Des rivalités franco-britanniques 

Mais très vite, l’adolescent passionné devenu réalisateur en quête de réponses, se heurte à une problématique sous-estimée : Une rivalité, selon lui, encore omniprésente entre la France et l’Angleterre, « les plus vieux rivaux du monde ». Loin d’être découragé, Benjamin Carle a besoin de savoir. Le jeune réalisateur souhaite faire le point sur sa relation avec son voisin british. Après les témoignages d’historiens, une reconstitution de la bataille d’Hastings version 2.0 et un micro-trottoir sur l’opinion des Anglais sur la France dans les rues de Basildon, Benjamin Carle est perplexe.

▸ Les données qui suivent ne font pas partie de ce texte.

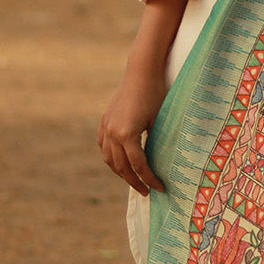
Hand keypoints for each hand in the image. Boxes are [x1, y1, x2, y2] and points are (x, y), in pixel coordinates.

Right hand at [97, 66, 167, 195]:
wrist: (142, 72)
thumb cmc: (156, 95)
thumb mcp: (159, 122)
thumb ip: (154, 145)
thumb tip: (158, 166)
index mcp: (127, 135)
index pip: (139, 166)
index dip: (149, 179)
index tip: (159, 188)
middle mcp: (112, 133)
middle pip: (122, 167)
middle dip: (135, 181)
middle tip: (147, 191)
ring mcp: (106, 126)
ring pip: (109, 158)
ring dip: (120, 172)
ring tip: (134, 180)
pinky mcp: (104, 120)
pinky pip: (103, 145)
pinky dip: (110, 157)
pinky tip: (119, 162)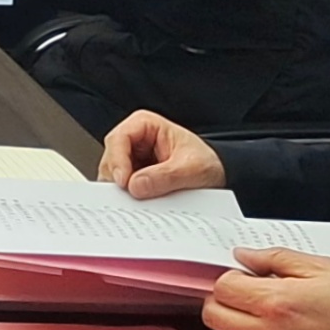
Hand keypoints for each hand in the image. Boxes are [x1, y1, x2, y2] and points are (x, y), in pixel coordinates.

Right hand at [98, 110, 225, 197]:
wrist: (218, 174)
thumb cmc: (208, 162)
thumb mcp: (193, 169)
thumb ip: (166, 176)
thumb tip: (137, 185)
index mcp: (145, 125)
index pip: (119, 139)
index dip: (117, 160)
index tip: (124, 182)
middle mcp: (135, 140)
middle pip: (111, 158)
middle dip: (118, 179)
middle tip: (130, 197)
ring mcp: (132, 159)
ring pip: (113, 175)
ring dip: (123, 190)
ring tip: (140, 201)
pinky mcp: (133, 176)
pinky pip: (122, 187)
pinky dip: (128, 197)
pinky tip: (140, 204)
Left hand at [201, 248, 329, 329]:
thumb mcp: (320, 267)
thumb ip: (275, 258)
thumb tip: (244, 256)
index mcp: (276, 303)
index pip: (221, 289)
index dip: (228, 276)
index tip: (241, 273)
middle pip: (213, 316)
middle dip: (221, 300)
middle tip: (241, 289)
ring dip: (239, 317)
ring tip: (269, 305)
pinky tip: (283, 323)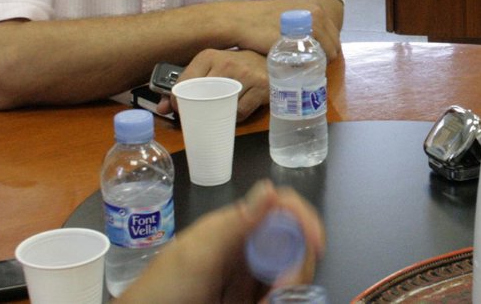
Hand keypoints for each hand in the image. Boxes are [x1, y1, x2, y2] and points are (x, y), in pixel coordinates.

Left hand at [117, 180, 324, 303]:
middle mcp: (250, 248)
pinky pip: (282, 296)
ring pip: (294, 273)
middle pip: (296, 244)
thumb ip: (236, 224)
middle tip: (279, 293)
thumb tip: (270, 188)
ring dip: (292, 288)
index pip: (283, 209)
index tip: (316, 244)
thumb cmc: (164, 289)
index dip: (304, 219)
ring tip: (268, 303)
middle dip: (299, 264)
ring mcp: (252, 277)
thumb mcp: (197, 255)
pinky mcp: (252, 299)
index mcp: (238, 227)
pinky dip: (283, 300)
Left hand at [159, 49, 268, 120]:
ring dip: (218, 114)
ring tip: (217, 112)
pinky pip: (240, 112)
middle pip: (203, 96)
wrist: (272, 58)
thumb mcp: (210, 68)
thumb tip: (161, 109)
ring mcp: (246, 75)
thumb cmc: (235, 64)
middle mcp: (227, 63)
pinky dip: (234, 116)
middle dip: (197, 110)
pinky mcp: (261, 87)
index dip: (179, 100)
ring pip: (223, 106)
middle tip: (197, 115)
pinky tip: (234, 111)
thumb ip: (185, 86)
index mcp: (209, 56)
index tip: (180, 108)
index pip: (186, 82)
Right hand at [229, 0, 343, 61]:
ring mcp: (312, 24)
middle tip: (311, 65)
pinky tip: (302, 69)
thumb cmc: (259, 20)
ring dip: (320, 61)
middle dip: (325, 55)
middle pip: (334, 43)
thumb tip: (309, 39)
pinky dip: (312, 64)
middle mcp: (317, 12)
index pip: (333, 33)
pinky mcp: (303, 37)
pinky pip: (317, 57)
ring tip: (306, 69)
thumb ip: (301, 25)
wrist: (240, 20)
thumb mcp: (286, 16)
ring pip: (329, 51)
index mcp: (315, 5)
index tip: (316, 56)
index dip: (326, 47)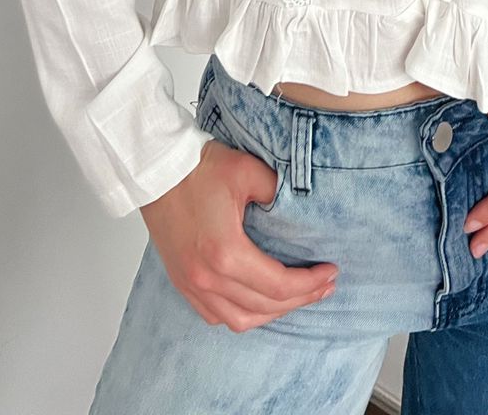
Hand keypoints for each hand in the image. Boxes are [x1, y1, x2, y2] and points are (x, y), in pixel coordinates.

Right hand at [139, 140, 338, 330]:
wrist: (156, 170)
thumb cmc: (197, 168)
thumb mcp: (248, 171)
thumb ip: (278, 192)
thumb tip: (299, 209)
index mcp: (226, 253)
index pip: (279, 285)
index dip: (310, 283)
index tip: (330, 272)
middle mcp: (207, 277)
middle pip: (264, 307)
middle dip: (300, 299)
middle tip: (324, 286)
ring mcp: (191, 283)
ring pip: (239, 319)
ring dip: (272, 312)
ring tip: (297, 297)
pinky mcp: (182, 281)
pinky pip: (215, 315)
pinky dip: (242, 314)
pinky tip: (259, 302)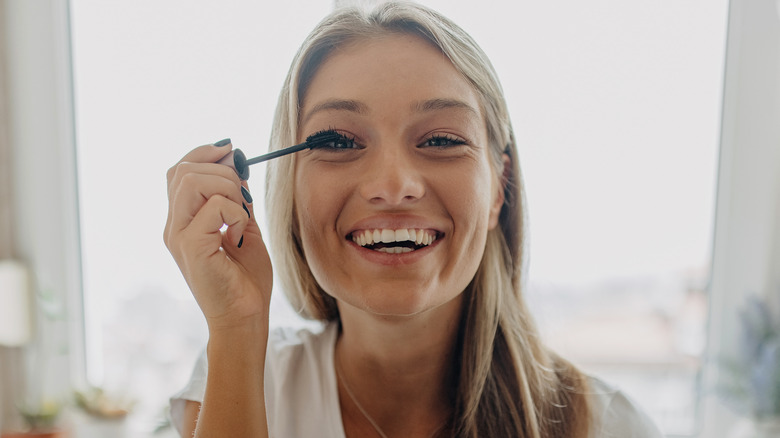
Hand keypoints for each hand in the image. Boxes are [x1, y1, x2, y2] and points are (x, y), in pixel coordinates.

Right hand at [164, 141, 272, 329]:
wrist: (245, 317)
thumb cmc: (245, 279)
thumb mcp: (243, 227)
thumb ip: (237, 199)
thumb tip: (236, 164)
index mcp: (182, 220)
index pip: (179, 170)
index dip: (205, 153)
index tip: (231, 153)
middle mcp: (174, 226)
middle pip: (183, 170)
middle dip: (222, 171)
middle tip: (244, 195)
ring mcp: (178, 236)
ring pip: (193, 181)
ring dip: (229, 189)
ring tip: (241, 216)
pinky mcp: (191, 247)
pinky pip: (215, 207)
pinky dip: (236, 213)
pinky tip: (239, 234)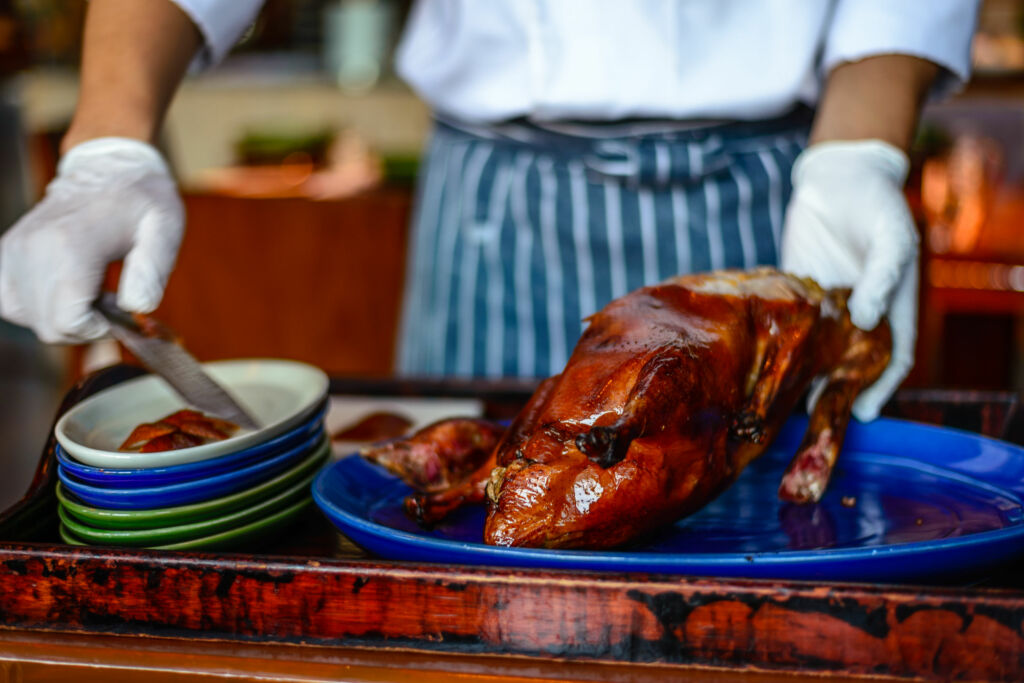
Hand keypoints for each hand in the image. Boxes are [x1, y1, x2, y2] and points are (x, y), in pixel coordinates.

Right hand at [0, 137, 183, 342]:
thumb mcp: (163, 229)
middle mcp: (34, 248)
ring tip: (92, 288)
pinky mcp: (6, 251)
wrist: (109, 165)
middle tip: (111, 298)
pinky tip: (64, 291)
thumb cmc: (141, 199)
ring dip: (62, 315)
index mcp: (72, 246)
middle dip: (84, 326)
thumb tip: (137, 307)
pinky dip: (36, 306)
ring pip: (28, 317)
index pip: (67, 322)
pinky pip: (8, 301)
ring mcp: (15, 249)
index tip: (120, 313)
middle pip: (48, 326)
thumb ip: (152, 270)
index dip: (98, 330)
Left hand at [781, 140, 918, 421]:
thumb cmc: (875, 204)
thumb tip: (865, 320)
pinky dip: (776, 344)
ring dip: (800, 374)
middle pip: (849, 364)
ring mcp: (826, 306)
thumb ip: (881, 277)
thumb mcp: (890, 236)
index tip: (861, 412)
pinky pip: (787, 325)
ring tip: (779, 400)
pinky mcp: (796, 293)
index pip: (891, 359)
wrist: (839, 176)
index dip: (880, 388)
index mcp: (891, 306)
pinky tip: (756, 362)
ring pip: (814, 350)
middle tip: (810, 416)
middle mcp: (859, 313)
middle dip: (832, 391)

« Les Anglais sont des fins connaisseurs de l’histoire française et les rivalités et les clichés restent bien ancrés. L’inverse est moins vrai. La France a tendance à se comparer à plusieurs pays voisins comme l’Espagne, l’Italie, la Belgique… Elle est moins focus sur l’Angleterre. Je pense que l’Angleterre est plus attachée à cette histoire commune que la France pour une raison : la bataille d’Hastings de 1066 a marqué un tournant déterminant pour l’Angleterre, une nation plutôt saxonne, tournée vers le nord. L’arrivée au pouvoir du français Guillaume le conquérant a poussé l’Angleterre à s’intéresser au sud et à se franciser au fil des siècles. »

Je t’aime, moi non plus 

Si les relations franco-britanniques semblent s’être apaisées au fil des siècles, les mots du général De Gaulle trotte encore dans sa tête « Notre ennemi héréditaire, ce n’était pas l’Allemagne, mais l’Angleterre ». Et 57 ans plus tard et un Brexit qui fragilise cette Entente cordiale, les mots de l’ancien président français semblent laisser Benjamin sceptique. Peut-il aimer deux nations qui ont passé plus de 250 ans en guerre ? De l’origine de la langue à la dualité sportive en passant par la manière de mesurer les distances, la gastronomie, les bonnes manières ou les beuveries, Benjamin Carle décortique tout, sans langue de bois et avec un humour « so french », de quoi titiller les partisans de l’humour « british ».

« J’ai été très surpris par l’impossibilité des Anglais à se plaindre et à dire non. Qu’ils se fassent doubler dans une file d’attente ou lorsqu’un plat arrive froid, un Anglais ne le fera jamais remarquer. C’est la différence majeure avec les Français. Mais finalement, la relation est très bonne. On le ressent et les chiffres le confirment : des centaines de milliers de Français vivent en Angleterre et inversement. La cohabitation est possible. »

Finalement, une seule question demeure : Alors, Benjamin, plutôt Français ou Anglais ?

Pour le savoir, ne manquez pas « Meilleurs ennemis – ma relation avec la perfide Albion », diffusé le mercredi 18 septembre à 21h sur Canal +.